In February 1995, a team from Rabobank arrived in India, scouting for opportunities. Kapoor, his brother-in-law Ashok Kapoor and Harkirat Singh made a proposal to the visiting team for two joint ventures: a non-banking financial company and a bank. During the next year, Kapoor held meetings with the Rabobank executives in India, Singapore and the Netherlands. The NBFC was set up in 1997, with the three Indian partners chipping in with an equity capital of ₹90 million each. In 2003, the three sold their stake for $10 million each, generating the seed fund for the bank. In 2003, the team was granted a banking license by the Reserve Bank of India (RBI) to set up Yes Bank. They established Yes Bank with the vision of "Building the Best Quality Bank of the world in India" by 2004.
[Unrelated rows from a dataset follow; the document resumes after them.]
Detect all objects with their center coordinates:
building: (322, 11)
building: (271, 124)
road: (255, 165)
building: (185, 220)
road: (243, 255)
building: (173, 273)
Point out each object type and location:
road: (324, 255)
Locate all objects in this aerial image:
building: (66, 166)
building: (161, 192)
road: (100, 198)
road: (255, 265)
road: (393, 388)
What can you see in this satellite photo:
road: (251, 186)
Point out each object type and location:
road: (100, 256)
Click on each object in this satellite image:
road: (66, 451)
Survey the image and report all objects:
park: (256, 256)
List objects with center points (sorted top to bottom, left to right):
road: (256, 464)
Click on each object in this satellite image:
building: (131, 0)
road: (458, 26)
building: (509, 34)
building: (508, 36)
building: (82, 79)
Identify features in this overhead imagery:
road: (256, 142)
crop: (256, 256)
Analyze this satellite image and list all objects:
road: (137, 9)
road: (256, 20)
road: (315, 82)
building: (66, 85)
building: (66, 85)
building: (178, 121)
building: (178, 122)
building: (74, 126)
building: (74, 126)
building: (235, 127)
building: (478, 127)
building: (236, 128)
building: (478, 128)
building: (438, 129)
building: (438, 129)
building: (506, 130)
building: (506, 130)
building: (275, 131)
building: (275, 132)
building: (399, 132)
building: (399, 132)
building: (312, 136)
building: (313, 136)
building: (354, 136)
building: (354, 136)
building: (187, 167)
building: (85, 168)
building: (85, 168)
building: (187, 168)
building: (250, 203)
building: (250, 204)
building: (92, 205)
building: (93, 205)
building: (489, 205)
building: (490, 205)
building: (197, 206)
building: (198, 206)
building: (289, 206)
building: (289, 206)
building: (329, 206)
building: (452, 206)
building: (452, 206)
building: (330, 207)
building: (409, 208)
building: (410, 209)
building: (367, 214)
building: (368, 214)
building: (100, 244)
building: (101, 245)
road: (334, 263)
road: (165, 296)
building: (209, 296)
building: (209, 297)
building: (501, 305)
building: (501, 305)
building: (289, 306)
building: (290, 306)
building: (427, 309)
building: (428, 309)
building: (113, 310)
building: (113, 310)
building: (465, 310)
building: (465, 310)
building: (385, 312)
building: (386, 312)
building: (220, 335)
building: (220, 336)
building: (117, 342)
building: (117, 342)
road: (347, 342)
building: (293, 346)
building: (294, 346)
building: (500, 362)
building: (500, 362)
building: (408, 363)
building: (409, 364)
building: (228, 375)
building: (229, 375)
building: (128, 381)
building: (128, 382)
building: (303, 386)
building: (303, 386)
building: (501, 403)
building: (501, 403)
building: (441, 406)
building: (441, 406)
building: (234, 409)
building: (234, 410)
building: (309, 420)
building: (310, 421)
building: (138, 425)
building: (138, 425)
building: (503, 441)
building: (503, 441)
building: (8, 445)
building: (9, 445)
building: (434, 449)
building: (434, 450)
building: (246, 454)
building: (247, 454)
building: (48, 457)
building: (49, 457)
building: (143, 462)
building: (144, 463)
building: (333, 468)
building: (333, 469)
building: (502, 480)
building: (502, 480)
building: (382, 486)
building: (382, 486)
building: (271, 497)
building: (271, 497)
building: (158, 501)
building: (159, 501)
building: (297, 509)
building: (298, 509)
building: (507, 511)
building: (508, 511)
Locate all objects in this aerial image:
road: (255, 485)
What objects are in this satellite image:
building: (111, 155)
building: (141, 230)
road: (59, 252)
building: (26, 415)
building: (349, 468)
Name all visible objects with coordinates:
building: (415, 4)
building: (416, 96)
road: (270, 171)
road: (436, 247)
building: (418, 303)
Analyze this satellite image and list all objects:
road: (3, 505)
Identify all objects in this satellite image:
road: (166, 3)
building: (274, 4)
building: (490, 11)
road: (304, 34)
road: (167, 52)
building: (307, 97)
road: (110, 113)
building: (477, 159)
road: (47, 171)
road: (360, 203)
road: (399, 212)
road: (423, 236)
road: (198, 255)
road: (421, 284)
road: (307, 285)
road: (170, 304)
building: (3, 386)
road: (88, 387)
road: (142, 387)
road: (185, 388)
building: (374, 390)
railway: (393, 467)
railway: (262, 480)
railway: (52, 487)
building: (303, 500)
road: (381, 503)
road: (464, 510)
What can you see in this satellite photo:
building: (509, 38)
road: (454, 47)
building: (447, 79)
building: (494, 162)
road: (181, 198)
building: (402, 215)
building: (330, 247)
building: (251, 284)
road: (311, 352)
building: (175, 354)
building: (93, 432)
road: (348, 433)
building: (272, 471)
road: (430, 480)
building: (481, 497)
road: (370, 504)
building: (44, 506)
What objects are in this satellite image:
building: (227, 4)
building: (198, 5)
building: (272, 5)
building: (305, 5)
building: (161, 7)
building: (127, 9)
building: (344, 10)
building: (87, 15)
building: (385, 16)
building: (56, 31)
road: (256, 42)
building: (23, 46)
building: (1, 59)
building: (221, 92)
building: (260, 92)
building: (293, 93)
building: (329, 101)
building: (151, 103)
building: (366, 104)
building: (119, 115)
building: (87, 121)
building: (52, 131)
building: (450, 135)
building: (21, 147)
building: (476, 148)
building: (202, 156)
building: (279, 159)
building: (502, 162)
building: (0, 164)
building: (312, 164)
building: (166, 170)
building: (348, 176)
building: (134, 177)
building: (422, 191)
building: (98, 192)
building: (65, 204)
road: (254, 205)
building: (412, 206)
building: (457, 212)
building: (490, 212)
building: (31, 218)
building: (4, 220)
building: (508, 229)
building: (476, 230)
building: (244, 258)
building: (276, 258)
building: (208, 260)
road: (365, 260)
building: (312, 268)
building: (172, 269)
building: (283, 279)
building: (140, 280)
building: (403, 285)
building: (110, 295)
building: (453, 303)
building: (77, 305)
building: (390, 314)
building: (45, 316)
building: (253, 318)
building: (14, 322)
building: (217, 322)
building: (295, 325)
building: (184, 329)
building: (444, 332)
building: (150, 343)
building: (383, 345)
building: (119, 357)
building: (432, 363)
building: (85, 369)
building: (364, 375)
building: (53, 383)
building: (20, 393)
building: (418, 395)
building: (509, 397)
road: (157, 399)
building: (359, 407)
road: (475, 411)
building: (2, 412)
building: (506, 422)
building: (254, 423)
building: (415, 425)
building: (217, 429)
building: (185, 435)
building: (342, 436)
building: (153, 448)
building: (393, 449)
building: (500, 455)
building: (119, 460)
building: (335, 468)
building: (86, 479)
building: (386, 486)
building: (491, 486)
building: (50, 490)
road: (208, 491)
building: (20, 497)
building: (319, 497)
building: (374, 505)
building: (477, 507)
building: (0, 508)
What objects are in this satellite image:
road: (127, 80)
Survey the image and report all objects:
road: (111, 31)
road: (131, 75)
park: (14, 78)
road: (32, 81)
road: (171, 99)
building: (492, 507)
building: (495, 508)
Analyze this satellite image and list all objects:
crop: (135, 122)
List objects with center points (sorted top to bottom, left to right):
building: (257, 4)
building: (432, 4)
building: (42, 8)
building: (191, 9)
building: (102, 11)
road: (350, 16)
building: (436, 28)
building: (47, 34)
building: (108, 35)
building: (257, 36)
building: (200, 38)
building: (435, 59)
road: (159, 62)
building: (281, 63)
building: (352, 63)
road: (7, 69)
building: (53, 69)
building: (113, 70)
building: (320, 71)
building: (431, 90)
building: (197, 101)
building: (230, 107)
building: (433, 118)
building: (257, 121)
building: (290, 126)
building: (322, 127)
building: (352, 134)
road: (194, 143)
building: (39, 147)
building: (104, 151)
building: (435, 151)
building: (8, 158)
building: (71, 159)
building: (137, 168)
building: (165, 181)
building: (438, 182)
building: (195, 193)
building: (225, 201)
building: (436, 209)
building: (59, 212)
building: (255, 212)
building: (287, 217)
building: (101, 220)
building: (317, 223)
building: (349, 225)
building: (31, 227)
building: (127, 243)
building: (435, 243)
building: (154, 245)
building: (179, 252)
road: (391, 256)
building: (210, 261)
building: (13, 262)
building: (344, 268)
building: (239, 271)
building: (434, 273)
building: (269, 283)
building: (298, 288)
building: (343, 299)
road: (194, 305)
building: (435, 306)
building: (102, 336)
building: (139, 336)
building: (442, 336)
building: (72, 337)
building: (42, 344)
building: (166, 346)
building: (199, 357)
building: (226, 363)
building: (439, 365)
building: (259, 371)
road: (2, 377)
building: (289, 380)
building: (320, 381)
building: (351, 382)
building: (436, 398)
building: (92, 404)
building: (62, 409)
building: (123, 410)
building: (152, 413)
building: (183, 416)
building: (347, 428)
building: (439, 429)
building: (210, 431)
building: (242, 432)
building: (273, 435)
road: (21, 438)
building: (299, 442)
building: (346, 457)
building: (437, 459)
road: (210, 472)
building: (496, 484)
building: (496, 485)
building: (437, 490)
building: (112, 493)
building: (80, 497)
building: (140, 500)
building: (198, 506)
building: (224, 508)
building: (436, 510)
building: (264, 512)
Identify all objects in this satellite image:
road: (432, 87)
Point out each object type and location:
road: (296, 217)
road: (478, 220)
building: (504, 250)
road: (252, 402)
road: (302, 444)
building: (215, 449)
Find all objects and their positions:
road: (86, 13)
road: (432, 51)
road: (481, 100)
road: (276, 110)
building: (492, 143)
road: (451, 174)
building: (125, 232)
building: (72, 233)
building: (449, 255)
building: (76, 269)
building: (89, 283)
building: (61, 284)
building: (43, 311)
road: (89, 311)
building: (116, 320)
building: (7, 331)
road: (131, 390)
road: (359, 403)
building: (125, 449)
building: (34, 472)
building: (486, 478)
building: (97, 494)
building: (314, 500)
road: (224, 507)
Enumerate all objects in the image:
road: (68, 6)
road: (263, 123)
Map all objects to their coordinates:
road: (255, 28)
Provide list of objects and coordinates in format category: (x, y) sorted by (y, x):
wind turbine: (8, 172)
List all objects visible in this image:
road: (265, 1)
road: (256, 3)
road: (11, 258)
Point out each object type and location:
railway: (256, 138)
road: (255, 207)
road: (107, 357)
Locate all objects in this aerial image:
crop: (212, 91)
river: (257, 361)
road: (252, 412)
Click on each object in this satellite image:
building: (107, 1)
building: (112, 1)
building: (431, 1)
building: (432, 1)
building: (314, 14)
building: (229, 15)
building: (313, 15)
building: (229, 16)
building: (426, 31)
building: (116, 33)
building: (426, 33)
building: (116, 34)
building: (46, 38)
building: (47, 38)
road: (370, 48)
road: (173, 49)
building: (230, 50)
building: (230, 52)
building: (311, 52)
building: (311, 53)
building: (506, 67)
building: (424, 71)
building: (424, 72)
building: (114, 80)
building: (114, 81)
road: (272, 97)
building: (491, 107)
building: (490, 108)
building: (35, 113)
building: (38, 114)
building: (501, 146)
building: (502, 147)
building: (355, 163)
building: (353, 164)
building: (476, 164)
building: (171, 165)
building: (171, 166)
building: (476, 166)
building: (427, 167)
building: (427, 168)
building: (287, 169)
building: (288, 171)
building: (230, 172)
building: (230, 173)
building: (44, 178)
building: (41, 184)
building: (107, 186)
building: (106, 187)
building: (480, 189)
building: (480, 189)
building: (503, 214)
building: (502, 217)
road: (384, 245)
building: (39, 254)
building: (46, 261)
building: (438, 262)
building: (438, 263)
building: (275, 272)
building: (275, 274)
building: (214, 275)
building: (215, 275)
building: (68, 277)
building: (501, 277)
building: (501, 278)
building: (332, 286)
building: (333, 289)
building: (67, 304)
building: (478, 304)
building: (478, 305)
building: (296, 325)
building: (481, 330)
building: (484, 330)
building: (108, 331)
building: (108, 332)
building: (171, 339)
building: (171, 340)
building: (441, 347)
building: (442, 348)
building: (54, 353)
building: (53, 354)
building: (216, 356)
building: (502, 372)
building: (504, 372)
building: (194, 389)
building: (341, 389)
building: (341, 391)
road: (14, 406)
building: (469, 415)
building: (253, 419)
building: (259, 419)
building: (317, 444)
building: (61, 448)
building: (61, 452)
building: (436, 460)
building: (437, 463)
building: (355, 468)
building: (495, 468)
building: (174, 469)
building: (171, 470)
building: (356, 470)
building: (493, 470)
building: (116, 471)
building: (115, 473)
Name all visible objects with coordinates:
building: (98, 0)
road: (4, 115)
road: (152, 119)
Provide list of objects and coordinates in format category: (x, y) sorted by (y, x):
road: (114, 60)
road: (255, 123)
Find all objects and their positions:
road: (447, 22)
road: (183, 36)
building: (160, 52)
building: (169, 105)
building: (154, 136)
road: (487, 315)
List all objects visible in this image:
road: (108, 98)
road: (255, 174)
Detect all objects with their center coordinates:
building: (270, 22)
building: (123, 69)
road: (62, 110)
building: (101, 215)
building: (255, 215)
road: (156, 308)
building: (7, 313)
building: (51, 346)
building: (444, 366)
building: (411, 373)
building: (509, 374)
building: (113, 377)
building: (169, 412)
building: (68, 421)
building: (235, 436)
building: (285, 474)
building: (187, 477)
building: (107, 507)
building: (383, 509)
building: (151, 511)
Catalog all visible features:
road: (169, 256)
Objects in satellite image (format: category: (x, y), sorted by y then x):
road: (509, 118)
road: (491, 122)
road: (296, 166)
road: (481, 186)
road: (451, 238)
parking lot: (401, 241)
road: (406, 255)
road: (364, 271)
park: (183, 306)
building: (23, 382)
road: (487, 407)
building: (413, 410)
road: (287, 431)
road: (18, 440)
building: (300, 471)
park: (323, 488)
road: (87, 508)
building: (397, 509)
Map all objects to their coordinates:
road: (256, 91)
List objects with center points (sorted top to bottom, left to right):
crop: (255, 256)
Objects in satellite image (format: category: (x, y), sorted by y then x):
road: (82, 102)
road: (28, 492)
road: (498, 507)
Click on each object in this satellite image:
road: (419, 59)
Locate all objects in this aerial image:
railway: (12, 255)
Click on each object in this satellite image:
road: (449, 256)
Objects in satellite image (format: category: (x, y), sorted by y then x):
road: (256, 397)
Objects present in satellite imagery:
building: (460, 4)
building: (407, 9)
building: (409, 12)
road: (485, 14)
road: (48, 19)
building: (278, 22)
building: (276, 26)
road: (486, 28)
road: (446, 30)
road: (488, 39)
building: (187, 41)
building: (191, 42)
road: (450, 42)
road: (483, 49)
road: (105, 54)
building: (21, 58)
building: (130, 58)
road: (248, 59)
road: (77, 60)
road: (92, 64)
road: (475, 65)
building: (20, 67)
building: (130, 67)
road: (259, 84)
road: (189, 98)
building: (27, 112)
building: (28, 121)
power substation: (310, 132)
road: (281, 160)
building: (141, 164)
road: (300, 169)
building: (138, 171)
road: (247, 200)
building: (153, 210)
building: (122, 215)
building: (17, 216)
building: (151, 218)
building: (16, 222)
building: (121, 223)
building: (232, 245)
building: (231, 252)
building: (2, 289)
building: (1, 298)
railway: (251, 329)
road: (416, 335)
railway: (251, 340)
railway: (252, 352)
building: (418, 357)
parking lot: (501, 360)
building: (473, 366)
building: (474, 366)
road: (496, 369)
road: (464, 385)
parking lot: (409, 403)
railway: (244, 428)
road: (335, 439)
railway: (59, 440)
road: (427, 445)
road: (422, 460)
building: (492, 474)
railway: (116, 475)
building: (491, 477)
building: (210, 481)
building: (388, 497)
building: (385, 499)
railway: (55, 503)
Rana Kapoor held 26% stake in Yes Bank, Ashok Kapur held 11%, and Rabobank International held 20% stake. Ashok Kapur died in 2008 in Mumbai 26/11 attacks.

In 2005, Kapoor was named Ernst & Young's Start-up Entrepreneur of the Year.

In January 2017, Bloomberg noted that with the rising share price of Yes Bank, Kapoor had become a billionaire.

In September 2018, Yes Bank announced that they had ordered Kapoor to step down from his CEO position in January 2019. In July 2019, the Times of India reported that with a 78% drop in the Yes Bank share price since August 2018, Kapoor's net worth had fallen by over a billion to $377 million.

== Legal controversy ==
On 8 March 2020, the Enforcement Directorate (ED) registered a case against Kapoor under the Prevention of Money Laundering Act (PMLA) and he was arrested. Defense lawyer stated that Rana Kapoor was selectively targeted. The Central Bureau of Investigation (CBI) also charged Kapoor and his family members in a bribery and money-laundering case linked to Yes Bank. Kapoor denies the charges.

According to the ED, Kapoor, his family members, and others, got benefits worth ₹43 billion through companies controlled by his family as kickbacks for sanctioning huge loans through Yes Bank. He is also accused of receiving bribes for going easy on loans given to a few big corporate groups that had turned into non-performing assets.

The CBI and ED arrested Kapoor in another case which is the outcome of their investigations in DHFL Mumbai case of fraud and embezzlement of over $3 Billion, in which Kapoor was alleged to have received over $100 million in kickbacks over bogus loans extended by Yes Bank to DHFL and the kickbacks were used to purchase expensive properties in Delhi and Mumbai in the name of Kapoor's wife Bindu Kapoor and daughter Roshni Kapoor.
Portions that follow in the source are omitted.